An alien applying for a Section 216(c)(4) waiver must demonstrate
that: (1) “extreme hardship” will result if the alien
is removed; (2) the qualifying marriage was entered into in good faith
by the alien spouse, but the marriage has been terminated, other than
by death, and the alien was not at fault in failing to meet the
joint petition and interview requirements; or (3) the qualifying marriage
was entered into in good faith by the alien spouse and during
the marriage, the alien spouse or child was battered or subjected
to extreme cruelty by her spouse or citizen or permanent resident
parent and the alien was not at fault in failing to meet the joint
petition and interview requirements. INA 216(c)(4); 8 C.F.R. 1216.5(a)(i)-(iii).
In
considering an application for a Section 216(c)(4) waiver based upon
a claim of “extreme hardship,” only those factors that
arose subsequent to the aliens’s entry as a conditional permanent
resident should be taken into account. INA 216(c)(4); 8 C.F.R.
1216.5(e)(1). Further, there is no conflict between INA § 216(c)(4)
and its implementing regulation at 8 C.F.R. § 1216.5(e)(1) (BIA
2007) where both provide the same start date for the circumstances
to be considered in determining a conditional permanent resident’s
application for an extreme hardship waiver and only the statute provides
an end date for the relevant period. Matter
of Singh, 24 I&N Dec. 331 (BIA 2007).

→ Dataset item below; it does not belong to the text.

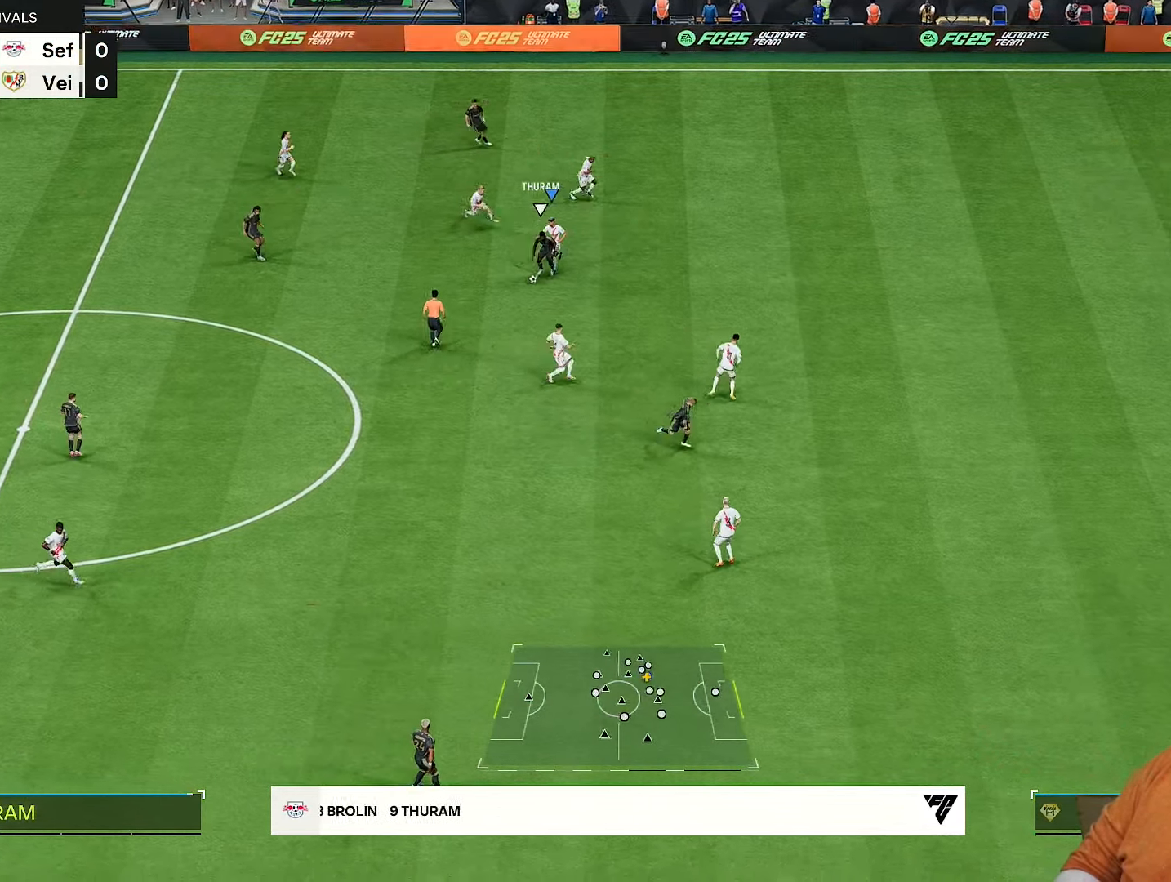
{"dt_ms": 500, "buttons": ["L2", "R2"], "left_stick": "up", "right_stick": "center", "events": [[67, "left_stick", "down"], [167, "left_stick", "down-right"], [300, "left_stick", "up-right"], [300, "right_stick", "down"], [400, "right_stick", "center"], [417, "L2", "down"], [433, "left_stick", "up"]]}
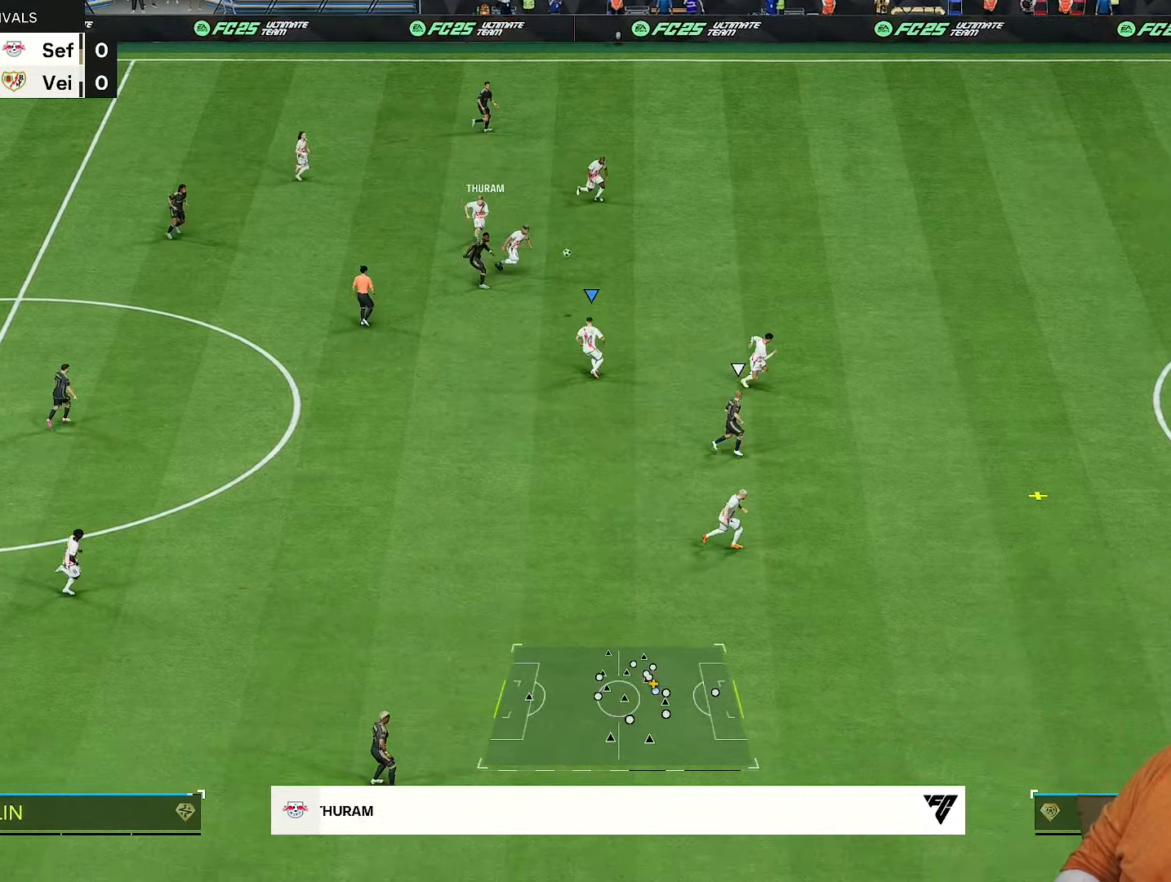
{"dt_ms": 500, "buttons": ["R2"], "left_stick": "down-right", "right_stick": "center", "events": [[33, "left_stick", "up-right"], [150, "L2", "up"], [167, "left_stick", "right"], [367, "L1", "down"], [433, "L1", "up"], [467, "left_stick", "down-right"]]}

Although any removal
from the U.S. is likely to result in a certain degree of hardship,
only in those cases where the hardship is extreme should the waiver
be granted. 8
C.F.R. 1216.5(e)(1).
INA 216(c)(4) cannot be used to waive a sham marriage. See
Matter
of Stockwell, 20 I&N Dec. 309 (BIA 1991) (finding that
part of
IMFA was designed to check the validity of marriages and to ensure
that aliens could not sidestep the immigration laws by entering into
fraudulent marriages).
In
considering whether an alien entered into a qualifying marriage in
good faith, evidence relating to the commitment of both parties to
the marital relationship is to be considered. 8 C.F.R. 1216.5(e)(2).
Such evidence may include documents relating to the degree to which
the financial assets and liabilities of the parties were combined,
documents relating to the length of time the parties cohabited after
the marriage and after the alien obtained conditional resident status,
birth certificates of children born to the marriage, testimony regarding
courtship, the wedding ceremony, shared residences and experience,
as well as other pertinent evidence. See
id.; Matter
of Patel, 19 I&N Dec. 774, 784 (BIA 1988); Matter
of Phillis, 15 I&N Dec. 385, 387 (BIA 1975). The conduct
after the marriage can also be considered when looking to the intent
at the time of the marriage. Id.
at 387.
In
considering an application for a Section 216(c)(4) waiver under subsection
(C), the phrase, “was battered
by or was the subject of extreme cruelty” includes, but is not
limited to, being the victim of any act or threatened act of violence,
including any forceful detention, which results or threatens to result
in physical or mental injury. 8 C.F.R. 1216.5(3).
Psychological or sexual abuse or exploitation, including rape, molestation,
incest, or forced prostitution are considered acts of violence. Id.